Good evening again, Lowell!

Lowell C. Savage wrote to Frank Reichert...

> Imagine, over 2.7 MILLION (that's 2,7000,000) votes cast for governor in WA
> and the top two vote-getters are separated by something less than 300 votes.
> Must be something suspicious going on.  I mean, what are the
> probabilities....

Well, perhaps there is a slight difference here, insofar as
Bonner County came up with an exact tie vote between my two
opponents, and I received only votes counts in 'blocks of 10'
from BOTH counties!  I got 280 votes in Boundary County, and a
total of 810 votes comrpising both counties in the First
District.  The odds of all of this happening the way it was
reported to have happened, in both counties, are tremendous.

Close elections are not necessarily the issue here. It is rather
the odds of occurrences happening that defy the odds to the point
where you might imagine someone might want to take a look.  Don't
know who that 'someone' might be, but I am not a candidate to
stick my nose into that sordid mess.

> Uhm.  It's numerically possible, if both candidates receive the same number
> of votes.  It might be statistically unlikely.  However, when you think
> about the number of elections that have been held in this country, every
> once in a while you get something like this.  Your election happened to be
> the one.

That's to put things into perspective mildly.  Again, the odds
are so profoundly and tremendously inferer to something like this
ever happening at all, that rational minds might call such into
serious question.  Again, my issue here isn't whether or not
there might have been such a 'close election'.  That was expected
in any case.

Look. I got even numbers reported from both counties in the
District. Doesn't that look odd in and of itself?  Not only even
numbers Lowell, but numbers in blocks of 10!  Now, let's see and
do the math for a moment. 280 votes exactly from Boundary County,
and a total of 810 votes combined from BOTH counties.  I probably
would suggest that things might be okay should the votes had been
287 votes in Boundary County, and a total of something like 779
combined throughout the District!

But the striking votes were the exact even tie vote in Bonner
County, which is also next to improbable between my two
opposition candidates.
 
> Think of it this way.  How often does a grocery bill work out to an even
> dollar amount?

Twice in a row!!!  Never happened to my knowledge yet anyway!
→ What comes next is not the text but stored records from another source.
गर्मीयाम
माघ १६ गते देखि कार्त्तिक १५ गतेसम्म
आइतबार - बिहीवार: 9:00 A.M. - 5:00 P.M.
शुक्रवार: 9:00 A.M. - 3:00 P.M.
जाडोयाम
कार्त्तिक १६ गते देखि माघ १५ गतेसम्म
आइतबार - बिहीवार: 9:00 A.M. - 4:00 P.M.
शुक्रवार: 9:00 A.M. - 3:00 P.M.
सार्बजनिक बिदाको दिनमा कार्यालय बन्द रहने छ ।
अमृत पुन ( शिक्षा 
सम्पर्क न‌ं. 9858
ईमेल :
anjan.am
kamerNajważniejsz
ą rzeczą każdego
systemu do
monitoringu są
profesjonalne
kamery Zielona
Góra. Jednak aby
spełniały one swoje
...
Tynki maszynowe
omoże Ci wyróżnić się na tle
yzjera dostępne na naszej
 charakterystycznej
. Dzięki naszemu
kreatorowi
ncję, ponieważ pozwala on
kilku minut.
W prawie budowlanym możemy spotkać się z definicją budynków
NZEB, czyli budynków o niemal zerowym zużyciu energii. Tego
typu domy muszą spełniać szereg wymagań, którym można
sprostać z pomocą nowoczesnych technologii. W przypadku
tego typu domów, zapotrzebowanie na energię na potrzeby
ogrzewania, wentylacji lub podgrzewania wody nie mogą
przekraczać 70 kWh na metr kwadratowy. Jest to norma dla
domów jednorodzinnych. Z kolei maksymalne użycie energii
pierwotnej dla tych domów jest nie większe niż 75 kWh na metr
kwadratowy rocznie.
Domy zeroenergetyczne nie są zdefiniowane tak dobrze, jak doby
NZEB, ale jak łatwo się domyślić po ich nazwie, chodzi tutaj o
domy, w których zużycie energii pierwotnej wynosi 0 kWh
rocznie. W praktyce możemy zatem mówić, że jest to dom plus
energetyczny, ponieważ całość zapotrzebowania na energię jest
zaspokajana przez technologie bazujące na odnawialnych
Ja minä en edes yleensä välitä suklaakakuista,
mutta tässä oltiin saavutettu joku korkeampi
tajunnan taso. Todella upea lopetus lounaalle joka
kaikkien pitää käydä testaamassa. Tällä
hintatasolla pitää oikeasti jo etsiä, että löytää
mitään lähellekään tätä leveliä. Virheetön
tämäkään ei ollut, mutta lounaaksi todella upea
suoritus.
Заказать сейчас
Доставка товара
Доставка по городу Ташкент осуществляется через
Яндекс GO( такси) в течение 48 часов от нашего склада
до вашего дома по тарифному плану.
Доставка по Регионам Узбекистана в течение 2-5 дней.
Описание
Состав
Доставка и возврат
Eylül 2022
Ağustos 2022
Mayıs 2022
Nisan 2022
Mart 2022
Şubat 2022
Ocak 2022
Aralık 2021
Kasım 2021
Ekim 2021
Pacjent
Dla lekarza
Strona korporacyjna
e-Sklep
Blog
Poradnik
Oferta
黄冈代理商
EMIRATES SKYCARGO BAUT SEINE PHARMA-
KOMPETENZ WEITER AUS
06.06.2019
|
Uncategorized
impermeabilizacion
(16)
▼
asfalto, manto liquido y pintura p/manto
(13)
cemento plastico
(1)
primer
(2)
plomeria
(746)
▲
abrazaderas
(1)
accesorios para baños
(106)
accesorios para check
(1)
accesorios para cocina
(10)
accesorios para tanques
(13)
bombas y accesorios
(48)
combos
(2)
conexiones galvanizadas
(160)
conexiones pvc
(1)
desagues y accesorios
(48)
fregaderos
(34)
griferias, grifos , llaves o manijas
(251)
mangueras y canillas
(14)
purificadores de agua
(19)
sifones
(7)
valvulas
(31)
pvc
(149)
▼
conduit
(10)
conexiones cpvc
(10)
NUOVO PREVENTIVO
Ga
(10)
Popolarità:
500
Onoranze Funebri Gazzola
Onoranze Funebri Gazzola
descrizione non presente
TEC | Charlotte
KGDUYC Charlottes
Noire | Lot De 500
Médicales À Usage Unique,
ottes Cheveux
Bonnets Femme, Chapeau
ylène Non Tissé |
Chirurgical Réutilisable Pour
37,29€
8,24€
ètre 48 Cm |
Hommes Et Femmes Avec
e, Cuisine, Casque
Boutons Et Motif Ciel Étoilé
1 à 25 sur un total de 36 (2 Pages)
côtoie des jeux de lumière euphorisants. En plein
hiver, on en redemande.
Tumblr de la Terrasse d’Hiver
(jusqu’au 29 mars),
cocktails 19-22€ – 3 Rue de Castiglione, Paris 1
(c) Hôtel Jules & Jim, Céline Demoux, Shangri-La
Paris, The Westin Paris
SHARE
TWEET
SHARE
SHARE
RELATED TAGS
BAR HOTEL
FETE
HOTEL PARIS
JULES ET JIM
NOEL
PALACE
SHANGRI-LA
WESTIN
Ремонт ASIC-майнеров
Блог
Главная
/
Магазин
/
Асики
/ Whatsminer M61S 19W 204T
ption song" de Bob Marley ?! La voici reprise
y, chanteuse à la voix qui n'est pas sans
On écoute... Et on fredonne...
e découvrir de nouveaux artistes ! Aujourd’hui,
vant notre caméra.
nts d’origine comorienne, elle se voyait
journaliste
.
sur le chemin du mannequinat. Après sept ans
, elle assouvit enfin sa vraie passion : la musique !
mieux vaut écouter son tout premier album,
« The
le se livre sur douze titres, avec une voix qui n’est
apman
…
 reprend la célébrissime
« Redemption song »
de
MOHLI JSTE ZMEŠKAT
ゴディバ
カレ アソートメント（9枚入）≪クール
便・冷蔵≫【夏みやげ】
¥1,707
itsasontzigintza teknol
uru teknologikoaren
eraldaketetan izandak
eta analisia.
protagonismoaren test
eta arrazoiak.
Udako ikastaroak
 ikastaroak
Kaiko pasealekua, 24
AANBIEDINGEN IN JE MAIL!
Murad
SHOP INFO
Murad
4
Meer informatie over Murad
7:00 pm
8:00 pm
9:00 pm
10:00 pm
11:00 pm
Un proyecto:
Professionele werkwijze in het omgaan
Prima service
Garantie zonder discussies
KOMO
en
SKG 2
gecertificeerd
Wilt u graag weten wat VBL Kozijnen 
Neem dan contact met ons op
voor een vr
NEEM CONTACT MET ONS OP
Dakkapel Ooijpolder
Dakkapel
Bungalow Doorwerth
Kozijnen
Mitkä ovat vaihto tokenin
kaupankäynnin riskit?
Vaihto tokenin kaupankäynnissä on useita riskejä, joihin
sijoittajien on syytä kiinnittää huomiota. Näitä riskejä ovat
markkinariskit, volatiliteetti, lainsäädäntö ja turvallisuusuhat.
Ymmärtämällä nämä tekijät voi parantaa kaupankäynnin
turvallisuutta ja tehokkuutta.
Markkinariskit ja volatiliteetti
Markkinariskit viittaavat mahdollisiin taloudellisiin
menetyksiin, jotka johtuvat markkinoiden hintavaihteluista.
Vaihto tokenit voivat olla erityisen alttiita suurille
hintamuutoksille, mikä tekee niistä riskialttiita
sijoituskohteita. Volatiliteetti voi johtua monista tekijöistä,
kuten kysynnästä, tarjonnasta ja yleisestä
> I.e. you finish checking out and the clerk says "That'll be
> Fourteen dollars, even?" (Can you tell I'm single? :-) What are the chances?
> Well, approximately 1 in 100.  Which means that approximately once every
> hundred trips to the grocery store, you should get a bill like that.  And
> when you do, it isn't because someone is sitting somewhere on a computer
> deciding that "It's time for Frank to get a bill that is an even dollar
> amount."

Maybe you've missed the point I was trying to make here. Hope
not, but perhaps you have.  BOTH the simultaneous tie in Bonner
County occurred at the same time that I received two simultaneous
dead even direct 10 votes in both counties, and all at the same
time!  Now, factor all of this into your list of probabilities
and I believe you might conclude that all of this goes far, and
far beyond any semblance of probabilities.  Once you leave the
scene of possible probabilities, now you have to deal in the
possibilities of such occuring in the same space in time.  Now,
that's where calculating this stuff gets really, really rough!

I'm not a sore loser either. I already knew I was going to lose
when I knew I was in a three-way race between a Republican and a
Democrat. At the same time however, I believe the candidates
need, deserve or should expect an honest vote count.  I know I
would have liked to have had an honest vote count.

I do suspect, that the vote numbers were handled in a 'fast and
lose' fashion in BOTH counties, although I do not have the
fortitude to challenge these numbers, since I would certainly not
come out on top in any case.

> Someone usually DOES win the lottery, right?  (Or is that some other scam
> where the state hires people to come in and pretend they won just to keep
> interest up?)

I don't ever play the lottery.  

I didn't expect that political elections might be viewed in such
a way either. But I'll concede I suppose that some of you might
view the election process in much the same way. I do not.